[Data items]
┌────────
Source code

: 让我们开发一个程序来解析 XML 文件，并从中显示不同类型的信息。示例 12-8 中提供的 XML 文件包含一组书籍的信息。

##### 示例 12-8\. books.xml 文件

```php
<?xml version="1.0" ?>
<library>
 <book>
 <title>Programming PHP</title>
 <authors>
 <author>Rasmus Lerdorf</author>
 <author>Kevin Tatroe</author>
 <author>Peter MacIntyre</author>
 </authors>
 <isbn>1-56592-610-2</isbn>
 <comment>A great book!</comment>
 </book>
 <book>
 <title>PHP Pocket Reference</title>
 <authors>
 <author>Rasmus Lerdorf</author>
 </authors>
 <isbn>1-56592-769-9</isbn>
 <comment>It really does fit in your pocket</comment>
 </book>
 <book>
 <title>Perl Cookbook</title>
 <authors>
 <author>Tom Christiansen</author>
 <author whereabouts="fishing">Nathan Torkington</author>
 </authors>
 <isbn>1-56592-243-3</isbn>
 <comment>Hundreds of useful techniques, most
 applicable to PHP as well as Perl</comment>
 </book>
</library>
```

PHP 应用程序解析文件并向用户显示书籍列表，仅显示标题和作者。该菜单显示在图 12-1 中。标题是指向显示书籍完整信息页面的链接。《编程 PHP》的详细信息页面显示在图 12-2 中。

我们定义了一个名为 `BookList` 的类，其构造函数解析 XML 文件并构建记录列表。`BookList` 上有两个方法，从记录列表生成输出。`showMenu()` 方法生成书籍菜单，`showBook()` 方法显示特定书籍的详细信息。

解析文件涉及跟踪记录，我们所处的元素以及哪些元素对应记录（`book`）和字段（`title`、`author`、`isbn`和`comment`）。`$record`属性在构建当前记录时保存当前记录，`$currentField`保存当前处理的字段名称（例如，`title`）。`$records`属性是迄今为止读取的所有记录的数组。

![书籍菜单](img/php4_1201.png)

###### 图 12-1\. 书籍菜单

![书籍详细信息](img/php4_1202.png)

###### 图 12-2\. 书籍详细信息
└────────
* [Exercise directions]
Copy out each line of the data where the string "Perl" appears.

* [Reply]
 <title>Perl Cookbook</title>
 applicable to PHP as well as Perl</comment>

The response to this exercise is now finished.